Assuming equivalent energy efficiency, we could sell a "greener" window or door...

John G. Swanson
August 29, 2007
THE TALK...

The Talk, Page 2...

Survey Results for 08/29/2007:

Assuming equivalent energy efficiency, we could sell a "greener" window or door...

No premium, but "greener" might keep a buyer from going to a competitor.

 

 

59%

 

...up to 10% more.

 

 

16%

 

If characteristics are the same, "greener" won't sway a customer.

 

 

12%

 

...for 10% to 25% more.

 

 

11%

 

...at a premium of more than 25%.

 

 

2%

 

 Last week, we told the tale of a Home Depot experiment designed to determine how much more consumers might pay for wood certified as environmentally friendly versus ordinary wood. The answer the retailer got was “not much.”

Consumers will pay extra for “green,” when energy efficiency and future savings on fuel bills are part of the equation, according to the Home Depot executive discussing the experiment, but green for green’s sake is a tougher upsell. And that seems to be the opinion of much of the industry, based on last week’s poll results.

Less than 30 percent of respondents see consumers willing to pay a premium for something that’s greener when energy efficiency is taken out of the equation. Among those seeing a willingness among window and door buyers to pay more for green, most suggest the premium will be less than 10 percent.

Green for green’s sake may not offer a huge value-added opportunity, but many still see value in being “green.” While they don’t expect buyers to pay a premium, more than half of our respondents indicated that offering something “greener” might be useful on the marketing front, keeping prospects from going to a competitor.

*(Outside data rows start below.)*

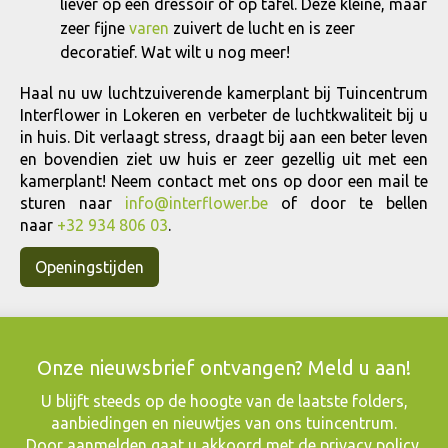
liever op een dressoir of op tafel. Deze kleine, maar
zeer fijne
varen
zuivert de lucht en is zeer
decoratief. Wat wilt u nog meer!
Haal nu uw luchtzuiverende kamerplant bij Tuincentrum
Interflower in Lokeren en verbeter de luchtkwaliteit bij u
in huis. Dit verlaagt stress, draagt bij aan een beter leven
en bovendien ziet uw huis er zeer gezellig uit met een
kamerplant! Neem contact met ons op door een mail te
sturen naar
info@interflower.be
of door te bellen
naar
+32 934 806 03
.
Openingstijden
Onze nieuwsbrief ontvangen? Meld u aan!
​U blijft steeds op de hoogte van de laatste folders,
aanbiedingen en nieuwtjes van ons tuincentrum.
Door aanmelden gaat u akkoord met de
privacy policy
.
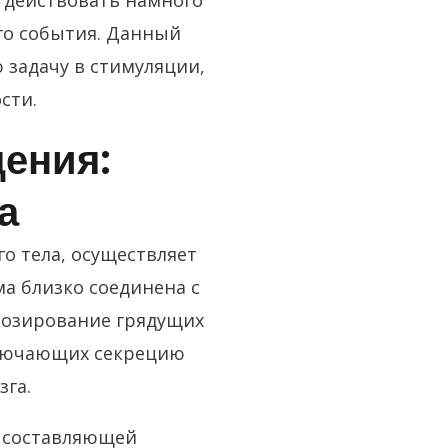
 действовать намного
го события. Данный
задачу в стимуляции,
сти.
ения:
а
о тела, осуществляет
а близко соединена с
нозирование грядущих
включающих секрецию
зга.
о составляющей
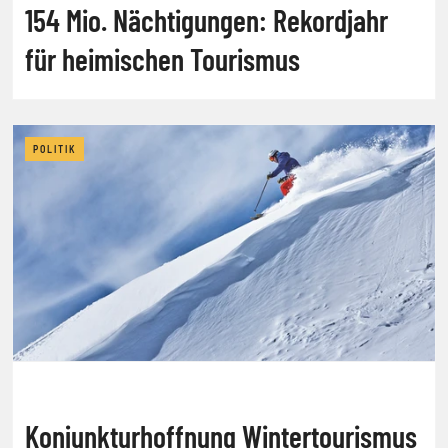
154 Mio. Nächtigungen: Rekordjahr
für heimischen Tourismus
POLITIK
Konjunkturhoffnung Wintertourismus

The following email I received probably best sums up the industry sentiment. “Buyers will gladly buy green products for the same price as traditional products, but resent having to pay more for the same product with the same end result on the job site,” suggests one distributor. There are a few “green zealots” out there willing to pay more, he continues, but “most people have to worry about the bottom line.”

His email also suggests some of the frustrations within the industry concerning what is being defined as green. “The truth is that wood is all from managed forests these days,” he notes, “so lumber is ‘green’ anyway.”

I also heard from another reader who asked, “Is there any authoritative source that we can refer customers to that want to verify that vinyl replacement windows meet ‘green’ classification?” The answer to that question, I’m afraid, is “no.”

One can certainly point to the Energy Star label as an authoritative source that a product is fairly energy efficient, which is probably the most important single element in a window or door’s “greenness,” but that label does not cover all the concerns of the environmentally minded buyer. Wood product manufacturers can point to a variety of certification programs to indicate their materials come from environmentally responsible foresters. Among vinyl product manufacturers, I know of at least one, Weather Shield Windows & Doors, which is certifying its products for recycled content. There is no such thing, however, as a green label for windows or doors.

To date, green ratings have primarily been applied to buildings—not building products. The residential rating systems offered by the U.S. Green Building Council and the National Association of Home Builders, for example, give green credits for use of Energy Star windows and doors, as well as credits for use of building components made with recycled content and “certified” wood. There’s no way for a window or door manufacturer to put a USGBC or NAHB Green Guidelines label on its products, however.

For the foreseeable future, it seems, I suspect a window or door’s greenness will largely be determined by its energy efficiency. That may not be such a bad thing either. In thinking about the subject, I couldn’t help but recall a report about some comments from Kermit Baker, an economist with the Joint Center for Housing Studies at Harvard University, made during an NAHB teleconference earlier this year. He suggested that even with all the talk of global warming, the big driver for the explosion of interest in green building was basically higher energy prices.

Energy prices will always fluctuate, but the bar was raised following Hurricane Katrina. The effects of that shift continue to filter through the economy, Baker explained, and are a big part of the widespread adoption of the green agenda within the building and construction arena.

We reported it back then, but I think it’s worth noting one of his other observations during that teleconference. Looking at the remodeling market, he said that homeowners rarely invest in energy efficiency upgrades and retrofits immediately following increases in fuel bills. Typically, he noted, the bulk of such investments are made three to six years after energy prices hit a new, higher plateau.

Well it’s been two years since Katrina and our first taste of gas at $3 a gallon or higher. If Baker is right, more homeowners will be in the market for energy efficient windows and doors in the next few years. So questions about what is green will linger, but the opportunities will still be there.